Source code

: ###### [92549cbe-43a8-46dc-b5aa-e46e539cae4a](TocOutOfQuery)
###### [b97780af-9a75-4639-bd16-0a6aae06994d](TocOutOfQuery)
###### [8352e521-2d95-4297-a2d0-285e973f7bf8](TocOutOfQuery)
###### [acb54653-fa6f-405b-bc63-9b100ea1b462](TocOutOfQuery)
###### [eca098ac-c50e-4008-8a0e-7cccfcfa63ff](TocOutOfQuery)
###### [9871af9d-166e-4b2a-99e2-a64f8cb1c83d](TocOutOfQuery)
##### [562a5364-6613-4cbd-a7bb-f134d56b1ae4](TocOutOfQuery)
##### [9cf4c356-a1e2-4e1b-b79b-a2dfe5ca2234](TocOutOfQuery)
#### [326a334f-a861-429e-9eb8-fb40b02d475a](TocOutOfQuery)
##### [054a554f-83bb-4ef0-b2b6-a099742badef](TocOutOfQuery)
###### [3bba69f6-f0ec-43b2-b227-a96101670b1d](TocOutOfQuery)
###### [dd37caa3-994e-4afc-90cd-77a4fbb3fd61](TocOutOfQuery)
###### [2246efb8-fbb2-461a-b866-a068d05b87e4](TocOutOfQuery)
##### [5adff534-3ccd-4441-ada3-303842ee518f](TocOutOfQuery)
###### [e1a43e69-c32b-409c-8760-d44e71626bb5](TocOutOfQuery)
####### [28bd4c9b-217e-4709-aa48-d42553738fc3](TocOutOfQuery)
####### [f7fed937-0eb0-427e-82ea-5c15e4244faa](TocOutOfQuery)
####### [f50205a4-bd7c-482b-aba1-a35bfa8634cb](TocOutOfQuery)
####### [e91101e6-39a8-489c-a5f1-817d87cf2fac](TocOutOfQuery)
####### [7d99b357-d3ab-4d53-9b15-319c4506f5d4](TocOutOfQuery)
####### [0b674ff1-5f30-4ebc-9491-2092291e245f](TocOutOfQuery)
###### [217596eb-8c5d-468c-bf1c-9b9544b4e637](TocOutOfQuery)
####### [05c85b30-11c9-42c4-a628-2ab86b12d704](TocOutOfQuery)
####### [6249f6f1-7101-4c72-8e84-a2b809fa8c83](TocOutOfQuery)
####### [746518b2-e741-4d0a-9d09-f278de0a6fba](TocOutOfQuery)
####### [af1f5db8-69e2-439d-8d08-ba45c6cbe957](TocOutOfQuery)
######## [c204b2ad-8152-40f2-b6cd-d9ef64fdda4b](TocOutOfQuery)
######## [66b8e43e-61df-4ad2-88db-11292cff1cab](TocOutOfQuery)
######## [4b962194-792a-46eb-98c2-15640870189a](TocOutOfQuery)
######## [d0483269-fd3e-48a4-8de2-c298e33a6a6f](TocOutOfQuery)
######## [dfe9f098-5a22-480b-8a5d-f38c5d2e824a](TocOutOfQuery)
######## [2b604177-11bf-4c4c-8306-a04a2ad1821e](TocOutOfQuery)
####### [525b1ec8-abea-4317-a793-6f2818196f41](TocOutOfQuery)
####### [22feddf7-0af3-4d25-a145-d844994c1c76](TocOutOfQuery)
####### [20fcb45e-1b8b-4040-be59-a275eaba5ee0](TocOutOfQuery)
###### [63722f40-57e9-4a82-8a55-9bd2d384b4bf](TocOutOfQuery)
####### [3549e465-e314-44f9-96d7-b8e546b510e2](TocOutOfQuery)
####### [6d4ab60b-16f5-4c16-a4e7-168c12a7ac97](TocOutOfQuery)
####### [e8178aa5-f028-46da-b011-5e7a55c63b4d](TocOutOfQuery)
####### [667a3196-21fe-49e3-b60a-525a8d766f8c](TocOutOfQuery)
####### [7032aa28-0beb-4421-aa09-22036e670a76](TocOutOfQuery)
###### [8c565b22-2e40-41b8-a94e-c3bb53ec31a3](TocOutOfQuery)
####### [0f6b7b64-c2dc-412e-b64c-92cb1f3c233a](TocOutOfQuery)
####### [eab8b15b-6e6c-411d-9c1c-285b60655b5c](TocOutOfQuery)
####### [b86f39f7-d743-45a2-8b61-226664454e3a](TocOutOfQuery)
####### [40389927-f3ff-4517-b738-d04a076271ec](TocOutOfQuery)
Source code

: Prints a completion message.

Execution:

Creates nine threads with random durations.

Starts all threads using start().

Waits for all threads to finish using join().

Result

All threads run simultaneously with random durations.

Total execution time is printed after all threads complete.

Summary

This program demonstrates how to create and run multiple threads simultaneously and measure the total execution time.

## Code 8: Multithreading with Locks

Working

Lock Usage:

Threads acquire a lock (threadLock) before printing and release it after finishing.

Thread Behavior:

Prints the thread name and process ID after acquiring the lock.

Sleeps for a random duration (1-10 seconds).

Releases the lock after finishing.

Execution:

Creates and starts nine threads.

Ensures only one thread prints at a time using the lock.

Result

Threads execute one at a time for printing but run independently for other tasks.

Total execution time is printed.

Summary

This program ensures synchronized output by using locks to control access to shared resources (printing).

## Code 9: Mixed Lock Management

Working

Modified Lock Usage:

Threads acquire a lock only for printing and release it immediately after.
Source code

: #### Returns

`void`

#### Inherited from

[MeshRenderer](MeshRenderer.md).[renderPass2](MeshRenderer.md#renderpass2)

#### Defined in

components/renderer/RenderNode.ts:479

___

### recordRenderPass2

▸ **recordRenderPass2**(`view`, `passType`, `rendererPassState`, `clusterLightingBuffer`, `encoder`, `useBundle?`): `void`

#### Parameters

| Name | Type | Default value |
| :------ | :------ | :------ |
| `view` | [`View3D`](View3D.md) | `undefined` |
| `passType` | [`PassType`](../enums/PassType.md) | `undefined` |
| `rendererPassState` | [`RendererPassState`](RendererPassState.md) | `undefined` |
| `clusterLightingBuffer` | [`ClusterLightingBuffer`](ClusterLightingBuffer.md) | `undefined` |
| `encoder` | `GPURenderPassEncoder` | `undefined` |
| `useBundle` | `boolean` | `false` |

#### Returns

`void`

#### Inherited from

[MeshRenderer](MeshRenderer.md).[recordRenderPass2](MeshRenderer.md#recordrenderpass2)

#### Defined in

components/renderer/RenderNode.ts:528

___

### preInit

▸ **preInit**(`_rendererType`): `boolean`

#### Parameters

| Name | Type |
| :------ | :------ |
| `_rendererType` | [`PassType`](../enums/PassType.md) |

TASK DESCRIPTION ->
Using the data above, print exactly the lines from the line that contains "##### [562a5364-6613-4cbd-a7bb-f134d56b1ae4](TocOutOfQuery)" through the line that contains "####### [28bd4c9b-217e-4709-aa48-d42553738fc3](TocOutOfQuery)", with both included.

OUTPUT OF THE EXERCISE ->
##### [562a5364-6613-4cbd-a7bb-f134d56b1ae4](TocOutOfQuery)
##### [9cf4c356-a1e2-4e1b-b79b-a2dfe5ca2234](TocOutOfQuery)
#### [326a334f-a861-429e-9eb8-fb40b02d475a](TocOutOfQuery)
##### [054a554f-83bb-4ef0-b2b6-a099742badef](TocOutOfQuery)
###### [3bba69f6-f0ec-43b2-b227-a96101670b1d](TocOutOfQuery)
###### [dd37caa3-994e-4afc-90cd-77a4fbb3fd61](TocOutOfQuery)
###### [2246efb8-fbb2-461a-b866-a068d05b87e4](TocOutOfQuery)
##### [5adff534-3ccd-4441-ada3-303842ee518f](TocOutOfQuery)
###### [e1a43e69-c32b-409c-8760-d44e71626bb5](TocOutOfQuery)
####### [28bd4c9b-217e-4709-aa48-d42553738fc3](TocOutOfQuery)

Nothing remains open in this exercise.